Life is grand while Kornbluth is a temp: he reports to work on time, gets his work done, and plays well with others. But the threat that he may be hired on permanently drives him into a neurotic spiral.
The threat becomes reality when he reports to work at S&M, the law offices of Schuyler and Mitchell, a huge law firm in the heart of the city. For some reason, the staff takes to Josh, and he's hired—at which point everything goes terribly awry.
It's not a bad concept. Had it been adequately explored and executed, Kornbluth's take on commitment—some of us only excel at jobs, relationships and life when we know it's fated to end sooner rather than later—could have made for a fun, provocative ride.

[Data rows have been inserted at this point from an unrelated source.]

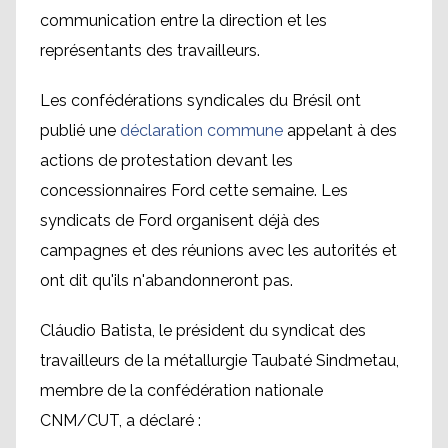
communication entre la direction et les
représentants des travailleurs.
Les confédérations syndicales du Brésil ont
publié une
déclaration commune
appelant à des
actions de protestation devant les
concessionnaires Ford cette semaine. Les
syndicats de Ford organisent déjà des
campagnes et des réunions avec les autorités et
ont dit qu'ils n'abandonneront pas.
Cláudio Batista, le président du syndicat des
travailleurs de la métallurgie Taubaté Sindmetau,
membre de la confédération nationale
CNM/CUT, a déclaré :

But the Kornbluth brothers seem unsure of themselves, and the movie takes on a schizoid quality, groping toward sitcom familiarity and satirical skewering but achieving neither.
It doesn't help that Kornbluth is the least interesting performer onscreen. (The supporting cast is, to a person, excellent). He walks as if he's afflicted by terminal dingleberries, relying far too much on quivering chin and wet lips to convey his endemic nervousness. He doesn't look as if he's playing uncomfortable so much as living it.
The most frustrating part of Haiku Tunnelis that the handful of moments that do work—such as a hilarious dinner scene in which Kornbluth starts believing his own lie that he is a high-powered tax attorney—amply display his ingenuity and quirky sense of humor. These hint at a really good movie buried amid the TV antics. Had Kornbluth trusted his own eccentric muse more, perhaps Haiku Tunnelwouldn't be such a disappointment. For their first feature film, though, the Kornbluth brothers are less Coen Brothers than Ritz Brothers.